=== INFORMATION ===

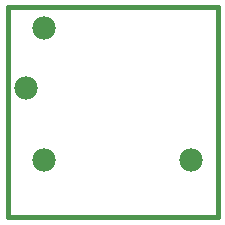
<source format=gbs>
G75*
%MOIN*%
%OFA0B0*%
%FSLAX25Y25*%
%IPPOS*%
%LPD*%
%AMOC8*
5,1,8,0,0,1.08239X$1,22.5*
%
%ADD10C,0.01600*%
%ADD11C,0.07800*%
D10*
X0002000Y0001800D02*
X0072000Y0001800D01*
X0072000Y0071800D01*
X0002000Y0071800D01*
X0002000Y0001800D01*
D11*
X0014000Y0020800D03*
X0008000Y0044800D03*
X0014000Y0064800D03*
X0063000Y0020800D03*
M02*

</source>
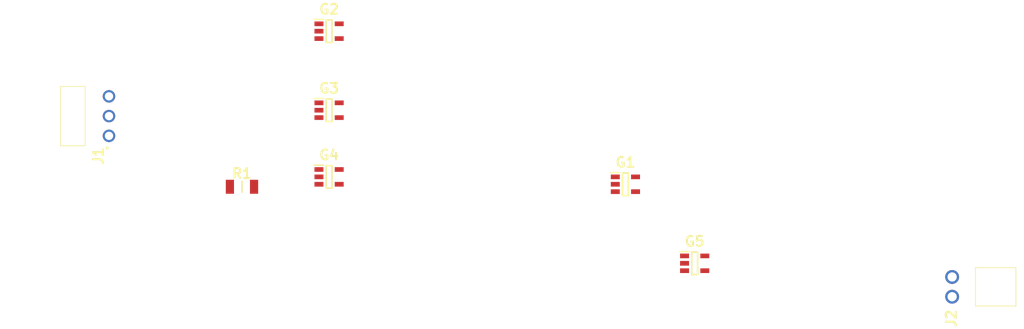
<source format=kicad_pcb>
(kicad_pcb (version 20221018) (generator pcbnew)

  (general
    (thickness 1.6)
  )

  (paper "A4")
  (layers
    (0 "F.Cu" signal)
    (31 "B.Cu" signal)
    (32 "B.Adhes" user "B.Adhesive")
    (33 "F.Adhes" user "F.Adhesive")
    (34 "B.Paste" user)
    (35 "F.Paste" user)
    (36 "B.SilkS" user "B.Silkscreen")
    (37 "F.SilkS" user "F.Silkscreen")
    (38 "B.Mask" user)
    (39 "F.Mask" user)
    (40 "Dwgs.User" user "User.Drawings")
    (41 "Cmts.User" user "User.Comments")
    (42 "Eco1.User" user "User.Eco1")
    (43 "Eco2.User" user "User.Eco2")
    (44 "Edge.Cuts" user)
    (45 "Margin" user)
    (46 "B.CrtYd" user "B.Courtyard")
    (47 "F.CrtYd" user "F.Courtyard")
    (48 "B.Fab" user)
    (49 "F.Fab" user)
    (50 "User.1" user)
    (51 "User.2" user)
    (52 "User.3" user)
    (53 "User.4" user)
    (54 "User.5" user)
    (55 "User.6" user)
    (56 "User.7" user)
    (57 "User.8" user)
    (58 "User.9" user)
  )

  (setup
    (pad_to_mask_clearance 0)
    (pcbplotparams
      (layerselection 0x00010fc_ffffffff)
      (plot_on_all_layers_selection 0x0000000_00000000)
      (disableapertmacros false)
      (usegerberextensions false)
      (usegerberattributes true)
      (usegerberadvancedattributes true)
      (creategerberjobfile true)
      (dashed_line_dash_ratio 12.000000)
      (dashed_line_gap_ratio 3.000000)
      (svgprecision 4)
      (plotframeref false)
      (viasonmask false)
      (mode 1)
      (useauxorigin false)
      (hpglpennumber 1)
      (hpglpenspeed 20)
      (hpglpendiameter 15.000000)
      (dxfpolygonmode true)
      (dxfimperialunits true)
      (dxfusepcbnewfont true)
      (psnegative false)
      (psa4output false)
      (plotreference true)
      (plotvalue true)
      (plotinvisibletext false)
      (sketchpadsonfab false)
      (subtractmaskfromsilk false)
      (outputformat 1)
      (mirror false)
      (drillshape 1)
      (scaleselection 1)
      (outputdirectory "")
    )
  )

  (net 0 "")
  (net 1 "Net-(G1-A)")
  (net 2 "Net-(G1-B)")
  (net 3 "GND")
  (net 4 "Net-(G1-Y)")
  (net 5 "+12V")
  (net 6 "1_Logique")
  (net 7 "VSS")
  (net 8 "Net-(G4-A)")
  (net 9 "Net-(G4-Y)")
  (net 10 "Sortie")

  (footprint "EPSA_lib:RESC3216X70N" (layer "F.Cu") (at 48.54 48.26))

  (footprint "EPSA_lib:SOT95P280X145-5N" (layer "F.Cu") (at 97.76 47.94))

  (footprint "EPSA_lib:SOT95P280X145-5N" (layer "F.Cu") (at 59.72 28.26))

  (footprint "EPSA_lib:1718574002" (layer "F.Cu") (at 139.7 62.3965 90))

  (footprint "EPSA_lib:SOT95P280X145-5N" (layer "F.Cu") (at 59.72 46.99))

  (footprint "EPSA_lib:SOT95P280X145-5N" (layer "F.Cu") (at 59.72 38.42))

  (footprint "EPSA_lib:22122034" (layer "F.Cu") (at 31.4685 41.715 90))

  (footprint "EPSA_lib:SOT95P280X145-5N" (layer "F.Cu") (at 106.65 58.1))

)

</source>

===

Filter the entries down to the lines holding the string "Adhesive". Copy each of those lines.

    (32 "B.Adhes" user "B.Adhesive")
    (33 "F.Adhes" user "F.Adhesive")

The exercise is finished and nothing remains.